Mr. Pollant Mpofu recently sent you a letter regarding adoption of Capital Homesteading as a way of implementing the Big Society. I support this initiative and believe that it merits serious consideration, both for the United Kingdom and as a model for the rest of the world.

Yours,

YOUR NAME AND TITLE

(3)

Kindly add my voice to those suggesting that you give serious consideration to Capital Homesteading as a possible means to implement the Big Society.

Sincerely yours,

YOUR NAME AND TITLE

[N.B.: The Irish and the English use "kindly" where Americans tend to use "please," and vice versa.]

(4)

The United Kingdom has the opportunity to lead the world in showing the way to a sound solution for the current economic crisis by giving serious consideration to the adoption of Capital Homesteading to implement the Big Society. I support this initiative by Mr. Pollant Mpofu.

Respectfully,

YOUR NAME AND TITLE


If you want to compose your own note, keep a couple of things in mind:

Keep it short.

Be respectful.

Mention the "Big Society." This is Mr. Cameron's initiative to reduce the size of government and giving people more power over their own lives.
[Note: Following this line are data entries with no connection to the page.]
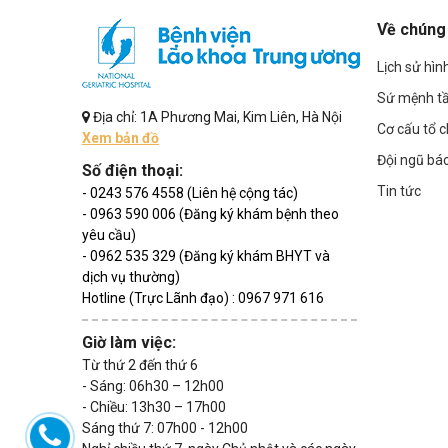
Về chúng 
Lịch sử hìn
Sứ mệnh t
Địa chỉ: 1A Phương Mai, Kim Liên, Hà Nội
Cơ cấu tổ 
Xem bản đồ
Đội ngũ bác
Số điện thoại:
Tin tức
- 0243 576 4558 (Liên hệ cộng tác)
- 0963 590 006 (Đăng ký khám bệnh theo
yêu cầu)
- 0962 535 329 (Đăng ký khám BHYT và
dịch vụ thường)
Hotline (Trực Lãnh đạo) : 0967 971 616
Giờ làm việc:
Từ thứ 2 đến thứ 6
- Sáng: 06h30 – 12h00
- Chiều: 13h30 – 17h00
Sáng thứ 7: 07h00 - 12h00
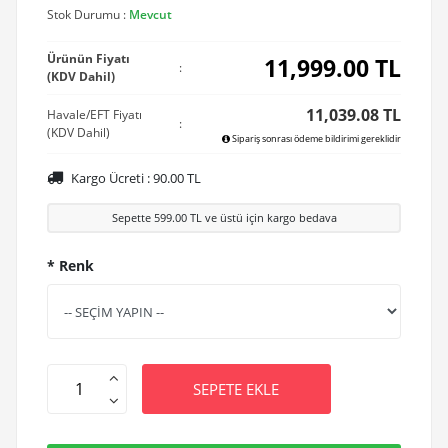
Stok Durumu :
Mevcut
Ürünün Fiyatı
11,999.00
TL
:
(KDV Dahil)
11,039.08 TL
Havale/EFT Fiyatı
:
(KDV Dahil)
Sipariş sonrası ödeme bildirimi gereklidir
Kargo Ücreti :
90.00
TL
Sepette
599.00
TL ve üstü için kargo bedava
* Renk
SEPETE EKLE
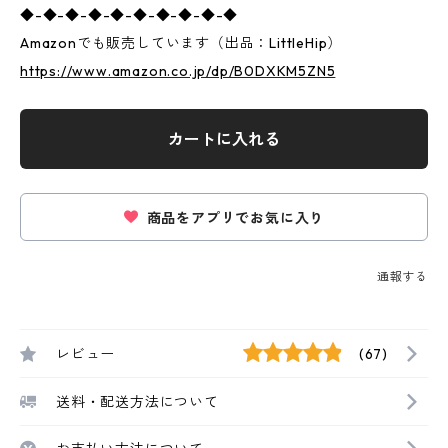
◆-◆-◆-◆-◆-◆-◆-◆-◆-◆
Amazonでも販売しています（出品：LittleHip）
https://www.amazon.co.jp/dp/B0DXKM5ZN5
カートに入れる
商品をアプリでお気に入り
通報する
レビュー
(67)
送料・配送方法について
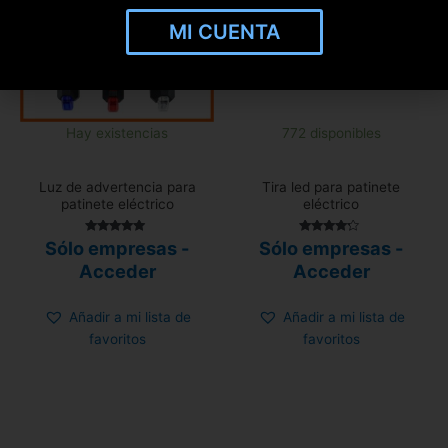
MI CUENTA
Hay existencias
772 disponibles
Luz de advertencia para
Tira led para patinete
patinete eléctrico
eléctrico
Valorado
Valorado
Sólo empresas -
Sólo empresas -
con
con
4.79
4.00
Acceder
Acceder
de 5
de 5
Añadir a mi lista de
Añadir a mi lista de
favoritos
favoritos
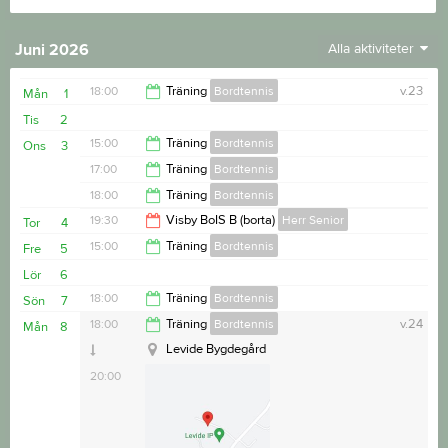
Juni 2026
Alla aktiviteter
18:00
Träning
Bordtennis
v.23
Mån
1
Tis
2
20:00
15:00
Träning
Bordtennis
Ons
3
17:00
Träning
Bordtennis
17:00
18:00
Träning
Bordtennis
18:00
19:30
Visby BoIS B (borta)
Herr Senior
Tor
4
20:00
15:00
Träning
Bordtennis
Fre
5
21:30
Lör
6
17:00
18:00
Träning
Bordtennis
Sön
7
18:00
Träning
Bordtennis
v.24
Mån
8
20:00
Levide Bygdegård
20:00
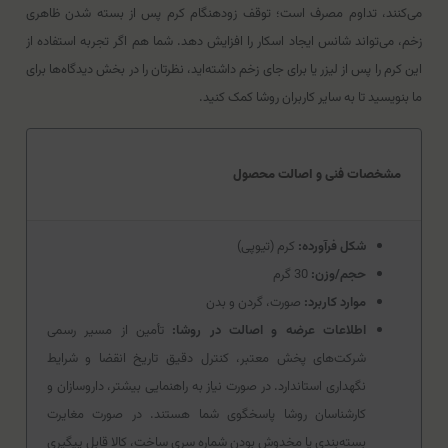
می‌کنند، تداوم مصرف است؛ توقف زودهنگام کرم پس از بسته شدن ظاهری
زخم، می‌تواند شانس ایجاد اسکار را افزایش دهد. شما هم اگر تجربه استفاده از
این کرم را پس از لیزر یا برای جای زخم داشته‌اید، نظرتان را در بخش دیدگاه‌ها برای
ما بنویسید تا به سایر کاربران روشا کمک کنید.
مشخصات فنی و اصالت محصول
شکل فرآورده:
کرم (تیوپی)
حجم/وزن:
30 گرم
موارد کاربرد:
صورت، گردن و بدن
اطلاعات عرضه و اصالت در روشا:
تأمین از مسیر رسمی
شرکت‌های پخش معتبر، کنترل دقیق تاریخ انقضا و شرایط
نگهداری استاندارد. در صورت نیاز به راهنمایی بیشتر، داروسازان و
کارشناسان روشا پاسخگوی شما هستند. در صورت مغایرت
بسته‌بندی یا مخدوش بودن شماره سری ساخت، کالا قابل پیگیری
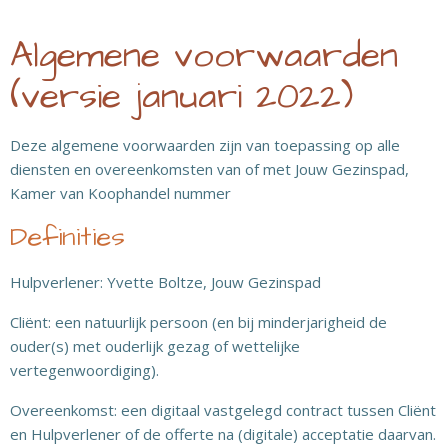
Algemene voorwaarden
(versie januari 2022)
Deze algemene voorwaarden zijn van toepassing op alle
diensten en overeenkomsten van of met Jouw Gezinspad,
Kamer van Koophandel nummer
Definities
Hulpverlener: Yvette Boltze, Jouw Gezinspad
Cliënt: een natuurlijk persoon (en bij minderjarigheid de
ouder(s) met ouderlijk gezag of wettelijke
vertegenwoordiging).
Overeenkomst: een digitaal vastgelegd contract tussen Cliënt
en Hulpverlener of de offerte na (digitale) acceptatie daarvan.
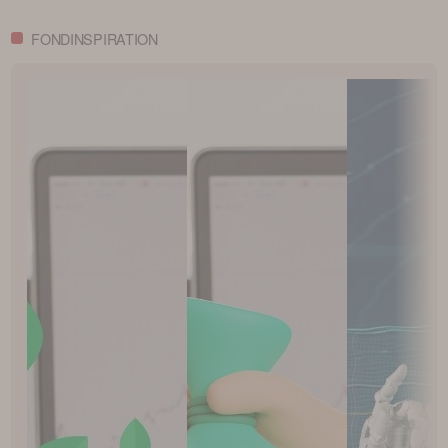
FONDINSPIRATION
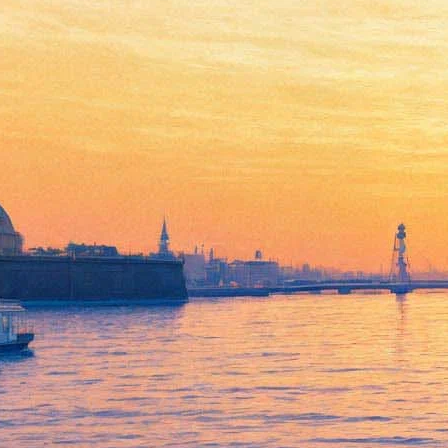
Неожиданное столкновение
25 мая 2013, суббота
-
01 июня 2013, суббота
Версия для печати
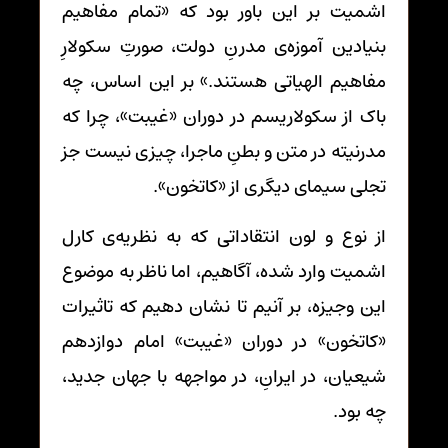
اشمیت بر این باور بود که «تمام مفاهیم
بنیادین آموزه‌ی مدرنِ دولت، صورتِ سکولارِ
مفاهیم الهیاتی هستند.» بر این اساس، چه
باک از سکولاریسم در دوران «غیبت»، چرا که
مدرنیته در متن و بطنِ ماجرا، چیزی نیست جز
تجلی سیمای دیگری از «کاتخون».
از نوع و لون انتقاداتی که به نظریه‌ی کارل
اشمیت وارد شده، آگاهیم، اما ناظر به موضوع
این وجیزه، بر آنیم تا نشان دهیم که تاثیرات
«کاتخون» در دوران «غیبت» امام دوازدهم
شیعیان، در ایرانِ، در مواجهه با جهان جدید،
چه بود.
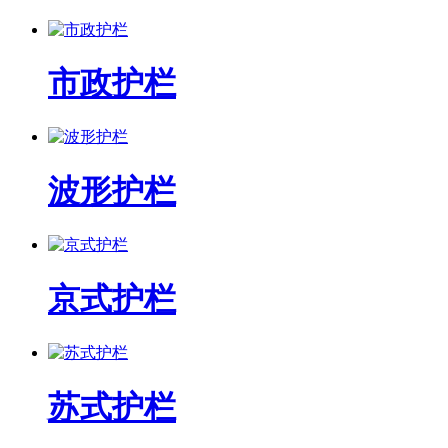
市政护栏
波形护栏
京式护栏
苏式护栏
You're not recommending or endorsing Capital Homesteading, only suggesting that Mr. Shapps take a look at the concept and judge it on its own merits. Thus, even if you don't fully support or agree with Capital Homesteading, you can state in all honesty that it is a proposal that should be given serious consideration.

Avoid any phrases such as, "While I disagree completely with Capital Homesteading, the Just Third Way, truth, love, and justice, . . ." We need to get Mr. Shapps to look at Capital Homesteading and get the idea to the Prime Minister, Mr. David Cameron.